The CDC estimates that across the country overdose deaths increased nearly 27% in the 12-month span ending in August 2020. In West Virginia, fatal overdoses increased by more than 38%.

Report after report arrived on Cox's desk. In October, she saw a name of a woman she knew well and lost her breath: Kayla Carter.

Carter had a brilliant mind for math and loved the stars. Her family always thought she'd grow up to work for NASA.

Instead, she was addicted to opioids by the time she turned 20.

"We went through living hell," said her mother, Lola.

Carter overdosed dozens of times. At 30 years old, she already walked with a cane that she painted her favorite color, pink. Infection coursed through her body. She had Hepatitis C and HIV.

In 2018, HIV started spreading among injection drug users here. Kilkenny said the county ramped up testing, treatment and the needle exchange program that offers clean syringes to drug users, recommended by the CDC. Cases subsided.

But they've surged again.

As Huntington tries to beat back the damage the pandemic has done, Priddy said it feels like their own state is working against them. The state legislature is pushing a bill to strictly limit needle exchange programs, citing the dangers of discarded syringes.

Syringe programs have been the subject of decades of scientific study. The CDC describes them as "safe, effective, and cost-saving," — they do not increase drug use, studies have found, and they dramatically cut the spread of HIV.

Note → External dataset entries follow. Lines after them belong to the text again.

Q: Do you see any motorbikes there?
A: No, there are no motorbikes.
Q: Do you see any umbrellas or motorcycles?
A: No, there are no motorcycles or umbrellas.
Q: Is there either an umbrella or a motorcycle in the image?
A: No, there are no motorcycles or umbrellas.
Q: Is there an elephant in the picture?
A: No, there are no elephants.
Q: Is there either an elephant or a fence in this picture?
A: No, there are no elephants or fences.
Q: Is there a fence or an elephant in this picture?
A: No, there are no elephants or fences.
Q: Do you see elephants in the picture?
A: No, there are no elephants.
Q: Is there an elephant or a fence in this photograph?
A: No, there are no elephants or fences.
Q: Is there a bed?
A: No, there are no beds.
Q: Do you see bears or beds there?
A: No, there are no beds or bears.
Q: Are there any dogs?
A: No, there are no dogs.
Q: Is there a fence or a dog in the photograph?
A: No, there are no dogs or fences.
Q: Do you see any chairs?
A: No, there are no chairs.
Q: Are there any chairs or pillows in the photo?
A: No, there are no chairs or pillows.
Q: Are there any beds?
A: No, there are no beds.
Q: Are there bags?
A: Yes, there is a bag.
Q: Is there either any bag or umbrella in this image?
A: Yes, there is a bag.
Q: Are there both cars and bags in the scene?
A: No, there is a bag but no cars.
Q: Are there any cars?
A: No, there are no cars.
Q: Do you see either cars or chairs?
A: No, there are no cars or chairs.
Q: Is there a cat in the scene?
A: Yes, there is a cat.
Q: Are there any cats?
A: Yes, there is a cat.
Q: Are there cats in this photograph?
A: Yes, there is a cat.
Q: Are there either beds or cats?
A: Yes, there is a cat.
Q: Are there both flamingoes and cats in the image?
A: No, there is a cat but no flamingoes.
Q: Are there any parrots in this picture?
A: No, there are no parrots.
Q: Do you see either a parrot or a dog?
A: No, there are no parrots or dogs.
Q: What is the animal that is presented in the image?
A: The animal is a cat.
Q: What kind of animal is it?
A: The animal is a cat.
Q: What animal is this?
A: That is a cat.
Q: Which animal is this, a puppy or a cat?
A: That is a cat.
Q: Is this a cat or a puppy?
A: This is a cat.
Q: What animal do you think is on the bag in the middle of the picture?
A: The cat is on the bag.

Priddy sent her legislator a message imploring that if they restrict syringe exchanges, many more will die.

Carter was hospitalized last summer with endocarditis, a heart infection from using dirty needles. Her parents stood at her bedside and thought she looked 100 years old. They cried all the way home.

She stayed off drugs when she got out of the hospital. She gained 30 pounds. She said she was sorry for all she'd missed: babies born, birthday parties, funerals. They thought they had her back.

Then she stopped answering calls. Her mother went to her apartment and found her dead on her bathroom floor.

They are still waiting for the medical examiner's report, but her father Jeff, a retired paramedic, would rather never see it. It brings him comfort to think she died from complications from her surgeries, and not that she relapsed and overdosed.

Now the box of her ashes sits in their living room. Her mother talks to them every night, then cries herself to sleep.